Ce n’est pas vrai, je ne suis pas d’ici. Ce n’est pas possible.
J’en ai pris conscience voici à peine quelques instants, au bord de l’eau. Le soleil venait de se coucher, des libellules virevoltaient en aériennes acrobaties, un martin-pêcheur se pavanait devant son nid tout juste construit — un parterre entier de renoncules, sur lequel je m’étais assise.
J’étais bien, j’étais chez moi, calme, euphorique.
Trop bien, trop calme, trop euphorique.
Vraiment chez moi.
oOo
On dit que les enfants trop beaux, à leur naissance, sont aussitôt repérés par les fées.

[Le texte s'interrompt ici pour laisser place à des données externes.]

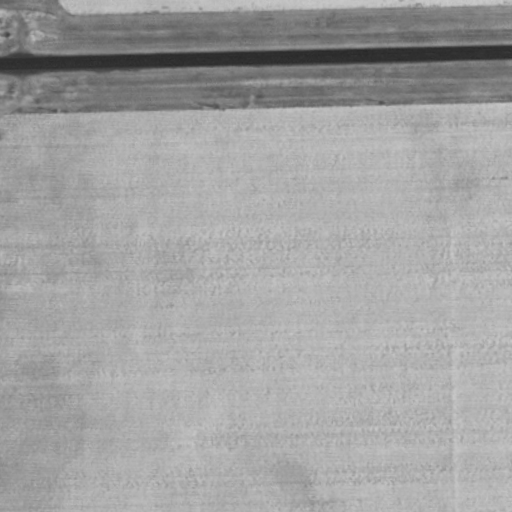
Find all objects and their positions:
road: (256, 54)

Quand tout dort dans la maison, quand les braises du foyer rougeoient à peine, quand le chat qui dort agite ses pattes et remue sa queue en pensant à toutes les chasses qu’il a menées dans la journée, les fées s'en viennent, juchées sur les ailes de la nuit. Sans bruit, sans plus de signe de leur présence qu’un léger friselis de l’air, elles passent par une ouverture, n’importe laquelle : une fenêtre que, l’été venant, quelqu’un dans la maison a laissé ouverte ; ou même encore la cheminée, s’il n’y a rien d’autre et que les flammes du foyer ne risquent guère de les brûler. Faisant danser, dans la lumière argentée de la lune, quelques minuscules particules de poussière, elles se faufilent, passent par le trou de la serrure si nécessaire, évitent le grand lit où le père ronfle et bave, où la mère s'agite et, dans son sommeil, craint pour le petit être qu'elle a mis au monde il y a si peu. Et enfin, leurs minuscules ailes diaphanes irisant les rayons de lune, les fées se penchent sur le berceau. Toujours, à ce moment-là, le bébé ouvre les yeux.
Toujours.
C’est pour cela que l’on oublie les premières années de sa vie, comme un creux sur la lèvre supérieure où un doigt se serait posé pour faire taire la rumeur. Pour que l’on ne sache pas que les fées sont présentes peu de temps après toutes les naissances, à regarder les nouveau-nés.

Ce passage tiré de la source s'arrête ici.